Given data

- - -

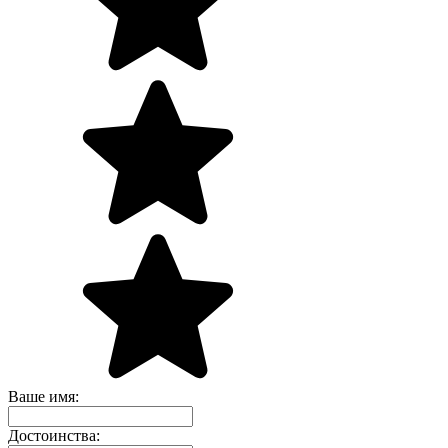
Ваше имя:
Достоинства:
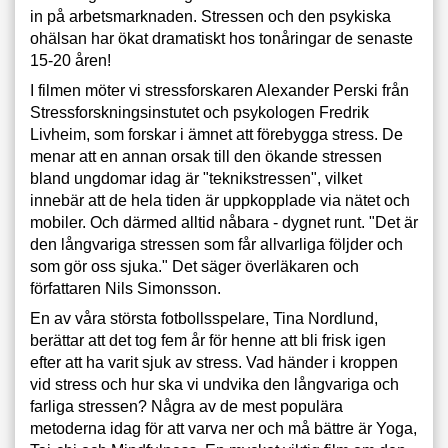
in på arbetsmarknaden. Stressen och den psykiska
ohälsan har ökat dramatiskt hos tonåringar de senaste
15-20 åren!
I filmen möter vi stressforskaren Alexander Perski från
Stressforskningsinstutet och psykologen Fredrik
Livheim, som forskar i ämnet att förebygga stress. De
menar att en annan orsak till den ökande stressen
bland ungdomar idag är "teknikstressen", vilket
innebär att de hela tiden är uppkopplade via nätet och
mobiler. Och därmed alltid nåbara - dygnet runt. "Det är
den långvariga stressen som får allvarliga följder och
som gör oss sjuka." Det säger överläkaren och
författaren Nils Simonsson.
En av våra största fotbollsspelare, Tina Nordlund,
berättar att det tog fem år för henne att bli frisk igen
efter att ha varit sjuk av stress. Vad händer i kroppen
vid stress och hur ska vi undvika den långvariga och
farliga stressen? Några av de mest populära
metoderna idag för att varva ner och må bättre är Yoga,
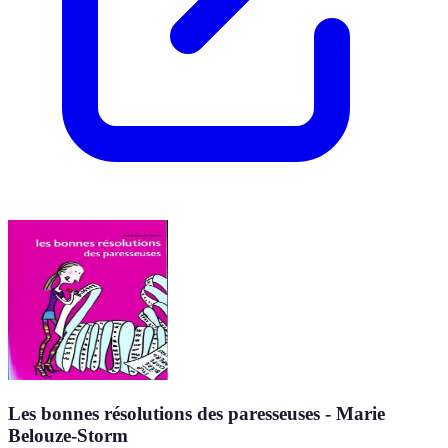
Les bonnes résolutions des paresseuses - Marie
Belouze-Storm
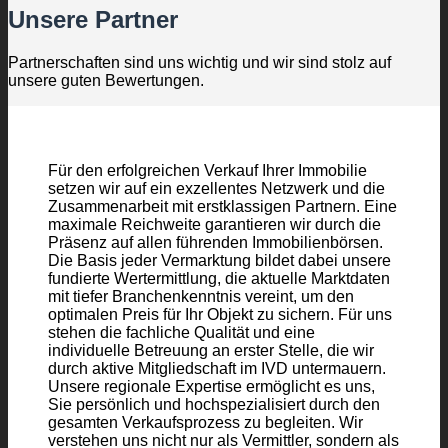
Unsere Partner
Partnerschaften sind uns wichtig und wir sind stolz auf
unsere guten Bewertungen.
Für den erfolgreichen Verkauf Ihrer Immobilie
setzen wir auf ein exzellentes Netzwerk und die
Zusammenarbeit mit erstklassigen Partnern. Eine
maximale Reichweite garantieren wir durch die
Präsenz auf allen führenden Immobilienbörsen.
Die Basis jeder Vermarktung bildet dabei unsere
fundierte Wertermittlung, die aktuelle Marktdaten
mit tiefer Branchenkenntnis vereint, um den
optimalen Preis für Ihr Objekt zu sichern. Für uns
stehen die fachliche Qualität und eine
individuelle Betreuung an erster Stelle, die wir
durch aktive Mitgliedschaft im IVD untermauern.
Unsere regionale Expertise ermöglicht es uns,
Sie persönlich und hochspezialisiert durch den
gesamten Verkaufsprozess zu begleiten. Wir
verstehen uns nicht nur als Vermittler, sondern als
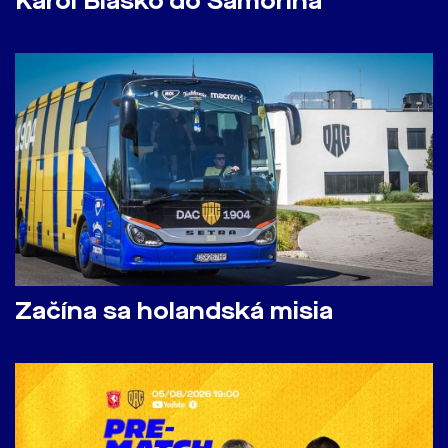
Karol Blaško do Šamorína
Začína sa holandská misia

- - -

Required action
Set out exactly, and only, the lines between the first line of the listing and the line containing "En av våra största", counting both, while leaving every picture out.

Response to this exercise
Ваше имя:
Достоинства:
in på arbetsmarknaden. Stressen och den psykiska
ohälsan har ökat dramatiskt hos tonåringar de senaste
15-20 åren!
I filmen möter vi stressforskaren Alexander Perski från
Stressforskningsinstutet och psykologen Fredrik
Livheim, som forskar i ämnet att förebygga stress. De
menar att en annan orsak till den ökande stressen
bland ungdomar idag är "teknikstressen", vilket
innebär att de hela tiden är uppkopplade via nätet och
mobiler. Och därmed alltid nåbara - dygnet runt. "Det är
den långvariga stressen som får allvarliga följder och
som gör oss sjuka." Det säger överläkaren och
författaren Nils Simonsson.
En av våra största fotbollsspelare, Tina Nordlund,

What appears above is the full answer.